Despite an international team of committers to Subtext and the fact that MySpace China uses a customized version of Subtext for its blog, I am ashamed to say that Subtext’s support for internationalization has been quite weak.
True, I did once write that The Only Universal Language in Software is English, but I didn’t mean that English is the only language that matters, especially on the web.
One area that we need to improve is in dealing with international URLs. For example, if I’m a user in Korea, I should be able to write a post with a Korean domain and a Korean title and thus have a friendly URL like so:
(As an aside, roughly speaking, 하쿹 would be pronounced hah-kut. About as close as I can get to haacked which is pronounced like hackt.)
If you’re a kind soul, you will forgive us for punting on this issue for so long. After all, RFC 2396, which defines the syntax for Uniform Resource Identifiers (URI) only allows for a subset of ASCII (about 60 characters).

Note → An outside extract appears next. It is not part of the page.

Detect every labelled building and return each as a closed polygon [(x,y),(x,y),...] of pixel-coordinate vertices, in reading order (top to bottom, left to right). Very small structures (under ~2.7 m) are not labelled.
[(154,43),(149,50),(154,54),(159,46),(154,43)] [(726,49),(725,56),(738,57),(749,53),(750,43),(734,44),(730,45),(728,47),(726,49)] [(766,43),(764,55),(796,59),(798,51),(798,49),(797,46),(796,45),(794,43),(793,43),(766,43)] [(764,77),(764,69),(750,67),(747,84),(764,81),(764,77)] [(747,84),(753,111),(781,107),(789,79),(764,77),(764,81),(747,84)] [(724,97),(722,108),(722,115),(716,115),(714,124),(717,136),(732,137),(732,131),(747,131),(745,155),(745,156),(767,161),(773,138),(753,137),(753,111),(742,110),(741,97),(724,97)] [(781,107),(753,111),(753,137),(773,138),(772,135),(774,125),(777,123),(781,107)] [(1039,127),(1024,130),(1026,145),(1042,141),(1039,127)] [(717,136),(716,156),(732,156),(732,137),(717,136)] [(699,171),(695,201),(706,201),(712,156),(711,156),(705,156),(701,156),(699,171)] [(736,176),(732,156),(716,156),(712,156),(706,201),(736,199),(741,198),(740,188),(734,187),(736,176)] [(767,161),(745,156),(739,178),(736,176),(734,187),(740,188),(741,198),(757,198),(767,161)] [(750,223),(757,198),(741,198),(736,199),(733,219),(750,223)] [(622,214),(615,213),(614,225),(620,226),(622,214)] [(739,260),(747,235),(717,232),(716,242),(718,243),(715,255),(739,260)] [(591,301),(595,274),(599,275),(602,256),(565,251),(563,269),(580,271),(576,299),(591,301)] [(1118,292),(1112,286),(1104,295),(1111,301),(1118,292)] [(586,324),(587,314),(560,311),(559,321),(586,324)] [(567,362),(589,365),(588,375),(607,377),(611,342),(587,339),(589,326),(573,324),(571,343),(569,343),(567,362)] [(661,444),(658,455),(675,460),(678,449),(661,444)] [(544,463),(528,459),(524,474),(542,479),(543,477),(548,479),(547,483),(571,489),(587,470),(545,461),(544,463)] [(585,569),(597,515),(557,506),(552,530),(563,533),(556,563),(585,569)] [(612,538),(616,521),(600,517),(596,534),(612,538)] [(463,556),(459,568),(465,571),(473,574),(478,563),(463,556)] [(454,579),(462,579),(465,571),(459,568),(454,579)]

But then again, I’ve been hiding behind this RFC as an excuse for a while fully knowing there are workarounds. I have just been too busy to fix this.
There are two issues here actually, the hostname (aka domain name) which is quite restrictive and cannot be URL encoded, AFAIK, and the rest of the URL which can be encoded.
The domain name issue is resolved by the diminutively named Punycode (described in RFC 3492). Punycode is a protocol for converting Unicode strings into the more limited set of ASCII characters for network host names.
For example, http://你好.com/ translates to http://xn–6qq79v.com/in Punycode.
Fortunately, this issue is pretty easy to fix. Since the browser is responsible for converting the Unicode domain name in the URL to Punycode, all we need to do in Subtext is allow users to setup a hostname that contains Unicode and we can then convert that to Punycode using something like the Punycode / IDN library for .NET 2.0. For this blog post, I used the web based phlyLabs IDNA Converter for converting Unicode to Punycode.
The second issue is rest of the URL. When you enter a title of a URL in Subtext, we convert that to a human and URL friendly ASCII “slug”. For example, if you enter the title “I like lamp” for a blog post, Subtext creates the friendly URL ending with “i_like_lamp.aspx”.
We haven’t totally ignored international URLs. For international western languages, we have code that effectively replaces accented characters with a close ASCII equivalent. A couple of examples (there are more in our unit tests) are:
Åñçhòr çùè becomes Anchor_cue
Héllò wörld becomes Hello_world
Unfortunately for my Korean brethren, something like 안녕하십니까 becomes (empty string). Well that totally sucks!
The thing is, the simple solution in this case is to just allow the Unicode Korean word as the slug. Browsers will apply the correct URL encoding to the URL. Thus http://haacked.com/안녕하십니까/ would become a request for http://haacked.com/%EC%95%88%EB%85%95%ED%95%98%EC%8B%AD%EB%8B%88%EA%B9%8C/and everything works just fine as far as I can tell. Please note that Firefox 2.0 actually replaces the Unicode string in the address bar with the encoded string while IE7 displays the Unicode as-is, but makes the request using the encoded URL (as confirmed by Fiddler).
For western languages in which we can do a decent enough conversion to ASCII, the benefit there is the URL remains somewhat readable and “friendlier” than a long URL encoded string. But for non-western scripts, we have no choice but to deal with these ugly URL encoded strings (at least in Firefox).
The interesting thing is, when researching how sites in China handle internationalized URLs, I discovered that in the same way we did, they simply punt on the issue. For example, http://baidu.com/, the most popular search engine in China last I checked, has English URLs.